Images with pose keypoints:
--------------------
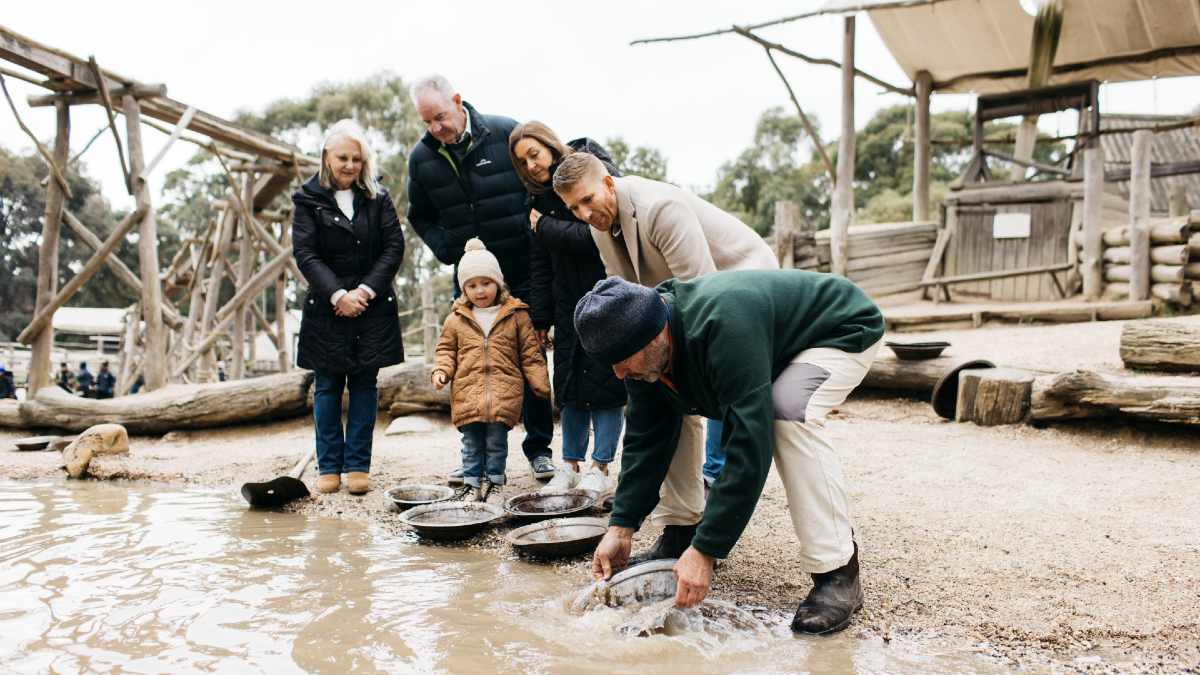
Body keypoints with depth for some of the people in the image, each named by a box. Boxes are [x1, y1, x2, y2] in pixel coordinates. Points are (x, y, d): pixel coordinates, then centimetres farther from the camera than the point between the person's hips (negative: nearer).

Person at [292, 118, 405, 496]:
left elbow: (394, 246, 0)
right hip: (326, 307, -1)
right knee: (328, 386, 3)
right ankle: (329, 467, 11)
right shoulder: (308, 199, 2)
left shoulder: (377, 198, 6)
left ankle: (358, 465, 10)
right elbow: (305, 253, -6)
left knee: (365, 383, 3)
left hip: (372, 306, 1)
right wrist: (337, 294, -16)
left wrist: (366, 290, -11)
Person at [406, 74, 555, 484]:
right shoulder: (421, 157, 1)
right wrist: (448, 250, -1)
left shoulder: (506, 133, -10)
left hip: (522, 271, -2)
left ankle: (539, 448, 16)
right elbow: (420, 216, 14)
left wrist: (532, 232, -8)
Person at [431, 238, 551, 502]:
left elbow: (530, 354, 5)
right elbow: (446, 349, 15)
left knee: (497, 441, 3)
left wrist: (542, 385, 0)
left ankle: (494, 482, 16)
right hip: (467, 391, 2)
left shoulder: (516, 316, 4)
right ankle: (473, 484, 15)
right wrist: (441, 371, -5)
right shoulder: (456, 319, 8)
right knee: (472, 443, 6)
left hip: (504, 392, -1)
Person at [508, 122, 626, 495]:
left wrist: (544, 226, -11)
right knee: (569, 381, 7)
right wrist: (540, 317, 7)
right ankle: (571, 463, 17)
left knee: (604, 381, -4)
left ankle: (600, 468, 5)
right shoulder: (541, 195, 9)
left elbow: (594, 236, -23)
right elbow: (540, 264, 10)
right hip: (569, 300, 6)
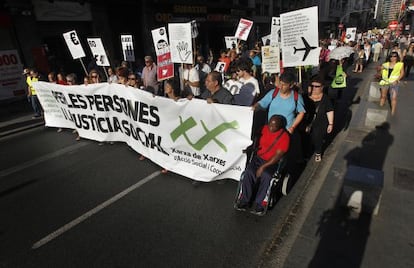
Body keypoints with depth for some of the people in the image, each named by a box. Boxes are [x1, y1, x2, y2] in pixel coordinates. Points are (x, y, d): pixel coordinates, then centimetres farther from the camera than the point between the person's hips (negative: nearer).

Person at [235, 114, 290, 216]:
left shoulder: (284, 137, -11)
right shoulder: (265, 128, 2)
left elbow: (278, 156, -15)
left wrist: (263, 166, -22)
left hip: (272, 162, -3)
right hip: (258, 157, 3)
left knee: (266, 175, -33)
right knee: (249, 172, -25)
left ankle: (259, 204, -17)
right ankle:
--------------------
Transcribe every line of the items above word for word, leaving the pictures out of your answer.

**Task answer:**
Body keypoints with depth for some of the people in the image, each named by a box. Boxes are [x1, y1, x2, y2] in pixel coordinates. Points are (x, y, d): pixel coordinates, then centimetres farther from the camera than the point between the person's hips (negative: nearer).

Person at [292, 118, 405, 496]:
left elbow: (394, 246, 0)
right hip: (326, 307, -1)
right knee: (328, 386, 3)
right ankle: (329, 467, 11)
right shoulder: (308, 199, 2)
left shoulder: (377, 198, 6)
left ankle: (358, 465, 10)
right elbow: (305, 253, -6)
left knee: (365, 383, 3)
left hip: (372, 306, 1)
right wrist: (337, 294, -16)
left wrist: (366, 290, -11)
Person at [406, 74, 555, 484]:
right shoulder: (421, 157, 1)
right wrist: (448, 250, -1)
left shoulder: (506, 133, -10)
left hip: (522, 271, -2)
left ankle: (539, 448, 16)
right elbow: (420, 216, 14)
left wrist: (532, 232, -8)
Person at [431, 238, 551, 502]:
left elbow: (530, 354, 5)
right elbow: (446, 349, 15)
left knee: (497, 441, 3)
left wrist: (542, 385, 0)
left ankle: (494, 482, 16)
right hip: (467, 391, 2)
left shoulder: (516, 316, 4)
right ankle: (473, 484, 15)
right wrist: (441, 371, -5)
right shoulder: (456, 319, 8)
right knee: (472, 443, 6)
left hip: (504, 392, -1)
Person at [508, 122, 626, 495]:
left wrist: (544, 226, -11)
right knee: (569, 381, 7)
right wrist: (540, 317, 7)
right ankle: (571, 463, 17)
left knee: (604, 381, -4)
left ankle: (600, 468, 5)
right shoulder: (541, 195, 9)
left elbow: (594, 236, -23)
right elbow: (540, 264, 10)
right hip: (569, 300, 6)
Body keypoints with depth for some of the people in the image, each named by a box. Boxes are [x1, y1, x2, y2] in pixel coordinates. Points are (x, y, d): pixel coordinates, then centimetres farther from the camera than the point between the person's hips (negative: nearer).

Person at [235, 114, 290, 216]:
left shoulder: (284, 137, -11)
right shoulder: (265, 128, 2)
left elbow: (278, 156, -15)
left wrist: (263, 166, -22)
left hip: (272, 162, -3)
right hip: (258, 157, 3)
left knee: (266, 175, -33)
right knee: (249, 172, -25)
left ankle: (259, 204, -17)
right ankle:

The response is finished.